WHAT THIS TASK INVOLVES: The data beneath this task has to be reprinted character for character.
─── EXERCISE MATERIALS ───
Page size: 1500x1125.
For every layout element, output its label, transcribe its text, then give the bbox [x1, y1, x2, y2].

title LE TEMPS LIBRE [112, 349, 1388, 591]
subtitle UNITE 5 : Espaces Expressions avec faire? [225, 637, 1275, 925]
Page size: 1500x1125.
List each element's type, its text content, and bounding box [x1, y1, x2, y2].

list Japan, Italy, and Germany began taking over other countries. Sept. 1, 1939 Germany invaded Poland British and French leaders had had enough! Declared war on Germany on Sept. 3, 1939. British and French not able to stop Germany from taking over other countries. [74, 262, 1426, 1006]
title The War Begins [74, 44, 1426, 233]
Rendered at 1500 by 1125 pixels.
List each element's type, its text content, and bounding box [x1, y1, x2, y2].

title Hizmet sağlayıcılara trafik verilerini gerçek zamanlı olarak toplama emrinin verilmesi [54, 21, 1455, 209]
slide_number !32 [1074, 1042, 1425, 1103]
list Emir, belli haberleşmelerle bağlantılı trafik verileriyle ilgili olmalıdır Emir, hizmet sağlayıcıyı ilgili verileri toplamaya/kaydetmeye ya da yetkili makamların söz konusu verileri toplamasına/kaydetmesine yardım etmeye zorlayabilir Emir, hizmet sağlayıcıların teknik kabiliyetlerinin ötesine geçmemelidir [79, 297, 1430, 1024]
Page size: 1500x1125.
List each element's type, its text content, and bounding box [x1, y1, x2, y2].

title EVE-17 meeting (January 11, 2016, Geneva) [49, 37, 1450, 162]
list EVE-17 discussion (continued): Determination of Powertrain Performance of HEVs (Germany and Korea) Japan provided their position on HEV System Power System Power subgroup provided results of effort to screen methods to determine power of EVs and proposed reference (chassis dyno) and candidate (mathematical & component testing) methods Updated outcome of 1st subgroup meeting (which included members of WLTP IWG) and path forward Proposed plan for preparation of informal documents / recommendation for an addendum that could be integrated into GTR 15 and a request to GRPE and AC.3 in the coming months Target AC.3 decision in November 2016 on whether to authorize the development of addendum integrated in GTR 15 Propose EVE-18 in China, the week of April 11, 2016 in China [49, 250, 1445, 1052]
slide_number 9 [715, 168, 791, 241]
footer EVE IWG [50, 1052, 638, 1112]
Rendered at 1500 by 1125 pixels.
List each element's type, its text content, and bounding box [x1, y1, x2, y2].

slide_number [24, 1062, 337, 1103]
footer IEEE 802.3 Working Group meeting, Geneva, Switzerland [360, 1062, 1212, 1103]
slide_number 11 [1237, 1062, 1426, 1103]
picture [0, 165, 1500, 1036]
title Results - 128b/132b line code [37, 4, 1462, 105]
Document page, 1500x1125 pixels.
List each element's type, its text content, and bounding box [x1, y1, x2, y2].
───
SOLVED PROBLEM:
Page size: 1500x1125.
For every layout element, output its label, transcribe its text, then give the bbox [x1, y1, x2, y2].

title LE TEMPS LIBRE [112, 349, 1388, 591]
subtitle UNITE 5 : Espaces Expressions avec faire? [225, 637, 1275, 925]
Page size: 1500x1125.
List each element's type, its text content, and bounding box [x1, y1, x2, y2].

list Japan, Italy, and Germany began taking over other countries. Sept. 1, 1939 Germany invaded Poland British and French leaders had had enough! Declared war on Germany on Sept. 3, 1939. British and French not able to stop Germany from taking over other countries. [74, 262, 1426, 1006]
title The War Begins [74, 44, 1426, 233]
Rendered at 1500 by 1125 pixels.
List each element's type, its text content, and bounding box [x1, y1, x2, y2].

title Hizmet sağlayıcılara trafik verilerini gerçek zamanlı olarak toplama emrinin verilmesi [54, 21, 1455, 209]
slide_number !32 [1074, 1042, 1425, 1103]
list Emir, belli haberleşmelerle bağlantılı trafik verileriyle ilgili olmalıdır Emir, hizmet sağlayıcıyı ilgili verileri toplamaya/kaydetmeye ya da yetkili makamların söz konusu verileri toplamasına/kaydetmesine yardım etmeye zorlayabilir Emir, hizmet sağlayıcıların teknik kabiliyetlerinin ötesine geçmemelidir [79, 297, 1430, 1024]
Page size: 1500x1125.
List each element's type, its text content, and bounding box [x1, y1, x2, y2].

title EVE-17 meeting (January 11, 2016, Geneva) [49, 37, 1450, 162]
list EVE-17 discussion (continued): Determination of Powertrain Performance of HEVs (Germany and Korea) Japan provided their position on HEV System Power System Power subgroup provided results of effort to screen methods to determine power of EVs and proposed reference (chassis dyno) and candidate (mathematical & component testing) methods Updated outcome of 1st subgroup meeting (which included members of WLTP IWG) and path forward Proposed plan for preparation of informal documents / recommendation for an addendum that could be integrated into GTR 15 and a request to GRPE and AC.3 in the coming months Target AC.3 decision in November 2016 on whether to authorize the development of addendum integrated in GTR 15 Propose EVE-18 in China, the week of April 11, 2016 in China [49, 250, 1445, 1052]
slide_number 9 [715, 168, 791, 241]
footer EVE IWG [50, 1052, 638, 1112]
Rendered at 1500 by 1125 pixels.
List each element's type, its text content, and bounding box [x1, y1, x2, y2].

slide_number [24, 1062, 337, 1103]
footer IEEE 802.3 Working Group meeting, Geneva, Switzerland [360, 1062, 1212, 1103]
slide_number 11 [1237, 1062, 1426, 1103]
picture [0, 165, 1500, 1036]
title Results - 128b/132b line code [37, 4, 1462, 105]
Document page, 1500x1125 pixels.
List each element's type, its text content, and bounding box [x1, y1, x2, y2].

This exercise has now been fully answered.